Erster Gemeinschaftsgarten in Eschweiler geplant

Zwischen Kaiser- und Martin-Luther-Straße : Viele Ideen für Gemeinschaftsgarten am Stadtkern

Dass Menschen gemeinsam öffentliche Grünflächen gestalten, ist vor allem in Großstädten sehr beliebt, wo die Bürger meist in Hochhäusern leben und nicht über einen eigenen Garten verfügen. In Eschweiler ist dies seltener der Fall. Dennoch will die Stadtverwaltung die Indestädter dazu bewegen, selbst Ideen zu entwickeln.

„Meine grüne Insel“ lautete der Titel des Treffs auf dem Spielplatz an der Bergrather Straße. Das Areal bietet, versteckt zwischen den Häuserzeilen, viele Möglichkeiten.

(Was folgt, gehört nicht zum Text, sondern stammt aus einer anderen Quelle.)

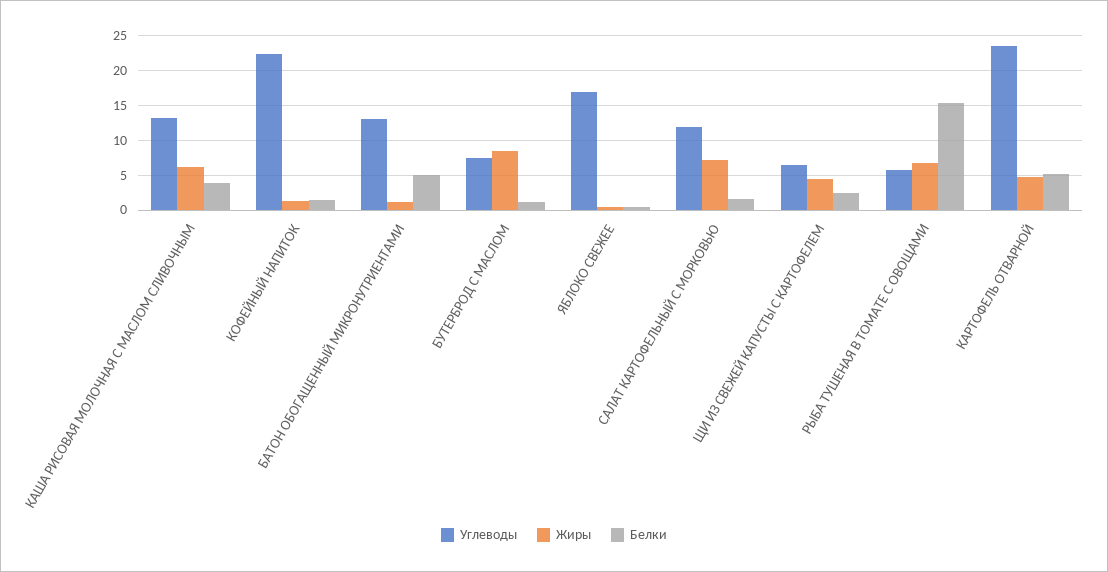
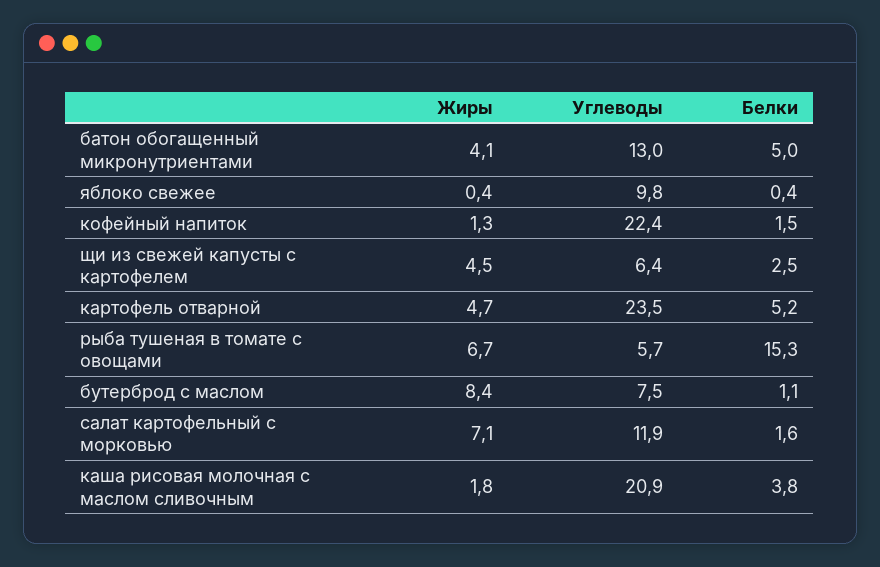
Углеводы, КАША РИСОВАЯ МОЛОЧНАЯ С МАСЛОМ СЛИВОЧНЫМ: 13 -> 20.9
Жиры, КАША РИСОВАЯ МОЛОЧНАЯ С МАСЛОМ СЛИВОЧНЫМ: 6 -> 1.8
Жиры, БАТОН ОБОГАЩЕННЫЙ МИКРОНУТРИЕНТАМИ: 1 -> 4.1
Углеводы, ЯБЛОКО СВЕЖЕЕ: 17 -> 9.8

Einige Anwohner nutzten am Freitagnachmittag die Gelegenheit, mit den Vertretern der Stadtverwaltung ins Gespräch zu kommen. Es war übrigens ein lockerer Rahmen, den die Verwaltungsmitarbeiter gesteckt haben. An großen Plakatwänden konnte jeder seiner Fantasie freien Lauf lassen, was mit der Fläche passieren soll. In einem waren sich alle Teilnehmer einig: Dort kann vieles umgesetzt werden. „Wir haben uns bewusst dafür entschieden, keine Vorgaben zu machen“, sagte Eberhard Büttgen von der Stadtverwaltung.

Kooperationspartner

Beteiligt an der Initiative sind die Vereine BINE (Arbeitsgemeinschaft Bildung für Nachhaltige Entwicklung) und Generation Gemeinsam. Was Nachhaltigkeit bedeutet, war auch am Getränke- und Speiseangebot zu sehen: Petra Röllicke vom Verein BINE hatte selbst gepressten Apfelsaft und obendrein einen Korb Äpfel mitgebracht. Zur Unterhaltung der Gäste spielte der Liedermacher Günter Bardischewski.

Welche Vorschläge letztlich umgesetzt werden, ist offen. „Wir setzen uns zusammen und überlegen, was sich realisieren lässt und was nicht“, sagt Hedwig Assenmacher vom Gründflächenamt. Der  „Markt der Ideen“ am Freitag war der Auftakt eines langen Prozesses, an dessen Ende vielleicht ein Gemeinschaftsgarten zwischen Arndt-, Bergrather, Martin-Luther- und Kaiserstraße steht. Dass Gemeinschaft durchaus Freude machen kann, zeigte sich zum Abschluss am Lagerfeuer.